*** Opening EXERCISE INPUT ***

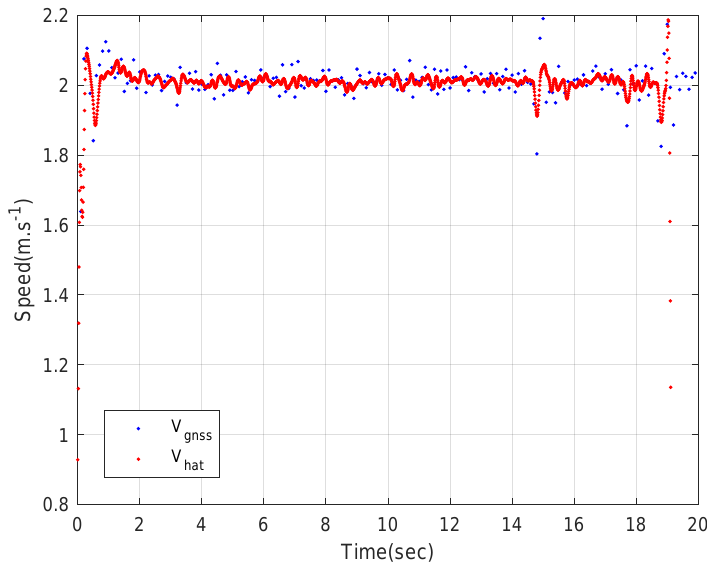
Figure 12. The speed of the rover: a straight driving test.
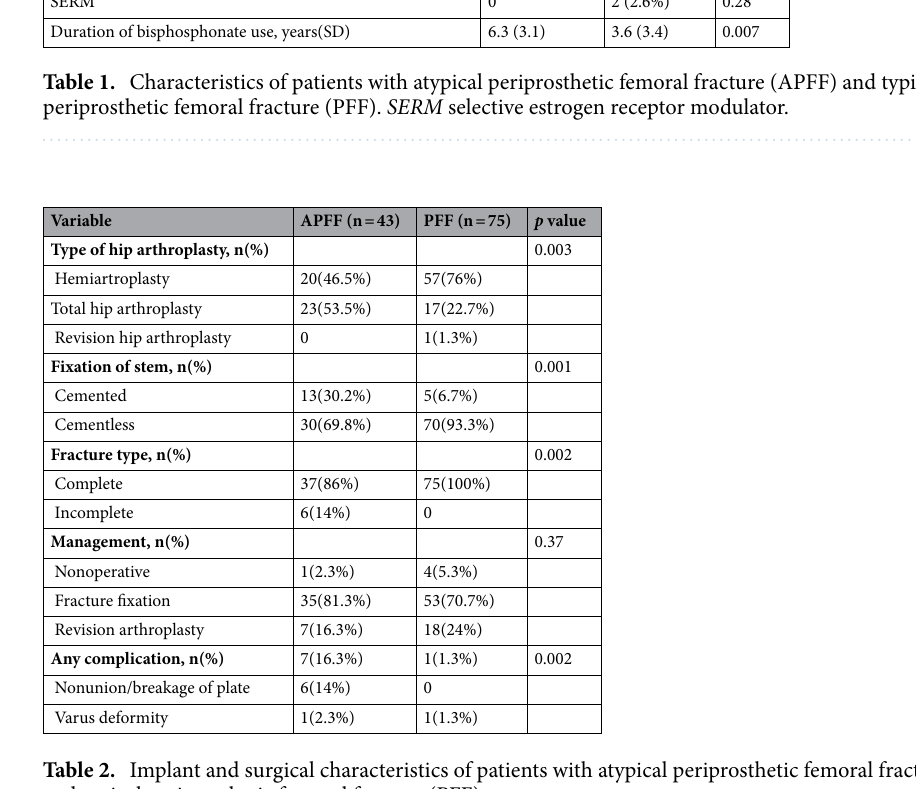
Table 2. Implant and surgical characteristics of patients with atypical periprosthetic femoral fracture (APFF) and typical periprosthetic femoral fracture (PFF).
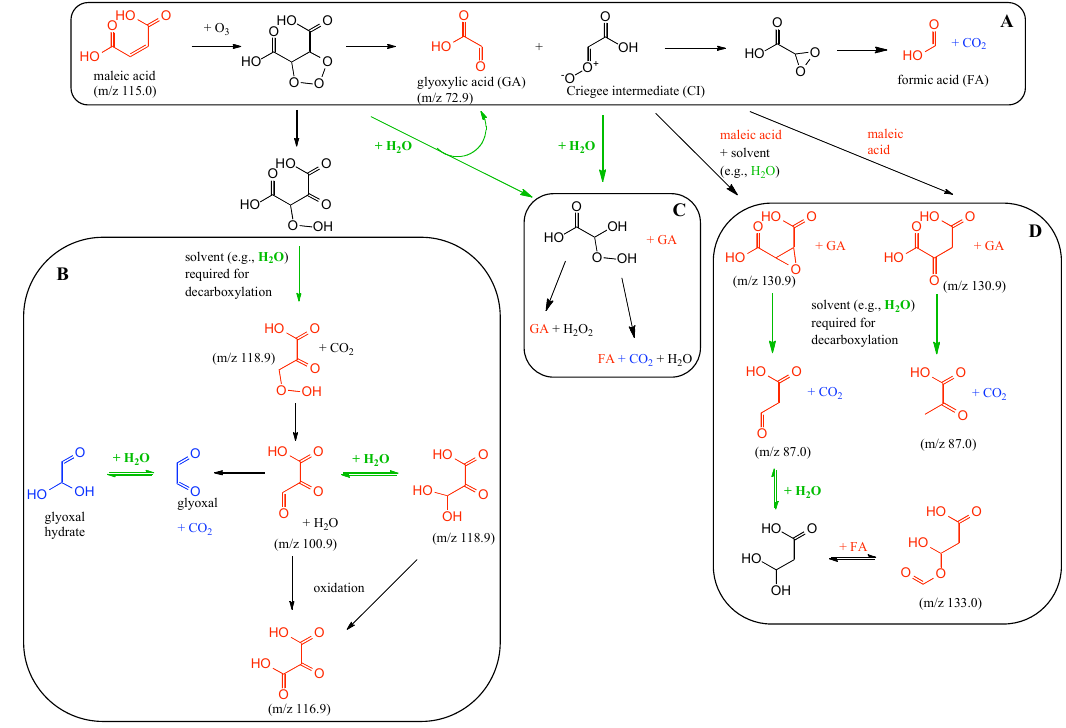
Figure 6. Fig. 6. Proposed mechanism for the reaction between ozone and maleic acid aerosol under dry and high RH conditions. Red: structures suggested for peaks observed in the mass spectra of this study, blue: observed by others, black: not observed, green: indicating reactions requiring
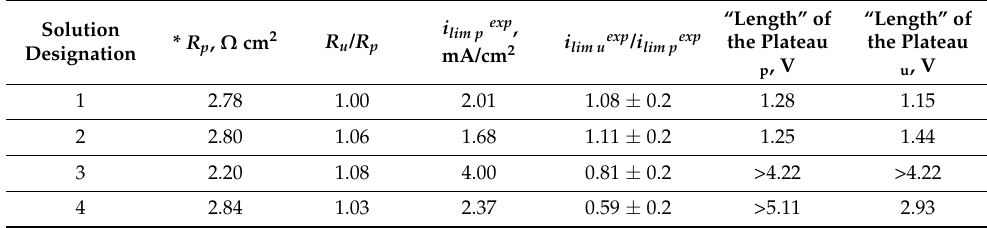
Figure 11. Current–voltage curves of the CJMA-6 membrane before (indicated as pristine) and after (indicated as used) ED processing of model solutions 1 ( a ), 2 ( b ), 3 ( c ) and 4 ( d ). The numbering of the solutions corresponds to Table 2. Table 4. Some parameters of the current–voltage curves of the CJMA-6 anion-exchange membrane obtained in model solutions before (index p) and after (index u) electrodialysis.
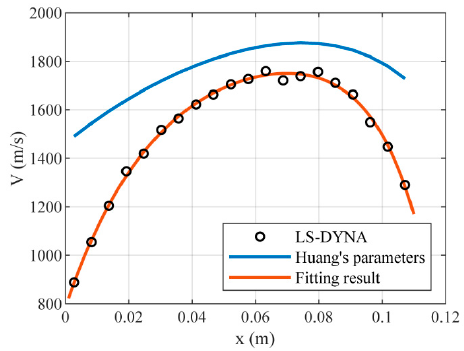
Figure 3. Initial velocity fitting result.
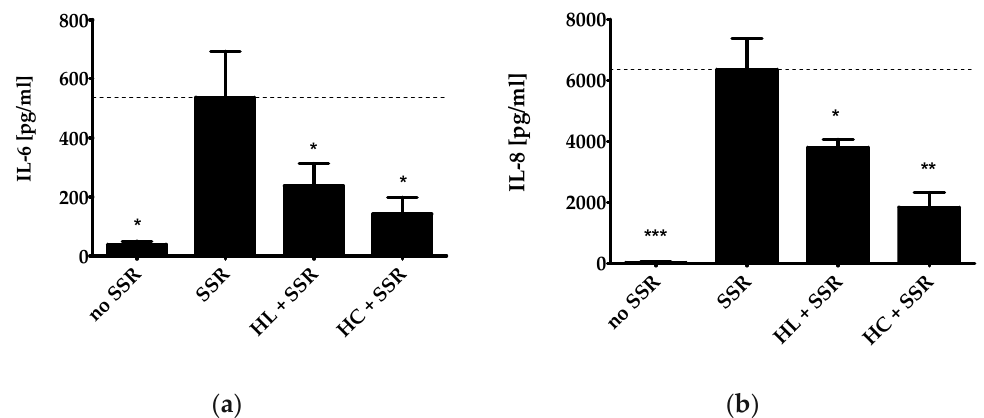
Figure 2. Effect of HL extract on the secretion of IL-6 and IL-8. PHKs were pretreated with HL extract (4 µg/mL) or HC (20 µg/mL) for 2 h and irradiated with 6 J/cm 2 using a solar simulator. The cell culture supernatant was collected after 24 h of non-irradiated PHKs (no solar simulator radiation (SSR)), after irradiation (SSR), with HL extract treatment before SSR (HL + SSR), and HC pretreatment before SSR (HC + SSR). Then, secretion of IL-6 ( a ) and IL-8 ( b ) was measured using ELISA. Results of three independent experiments are shown as mean ± SD. The statistical significances were calculated in relation to the SSR-treated sample; * p ≤ 0.05, ** p ≤ 0.01, *** p ≤ 0.001.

*** Closing EXERCISE INPUT ***

◆ **PROBLEM TO SOLVE**:
No pictures should appear; only the lines from the first line of the records through the line with "Table 2. Implant", both included, are to be restated word for word.

◆ **WRITTEN RESPONSE**:
Figure 12. The speed of the rover: a straight driving test.
Table 2. Implant and surgical characteristics of patients with atypical periprosthetic femoral fracture (APFF) and typical periprosthetic femoral fracture (PFF).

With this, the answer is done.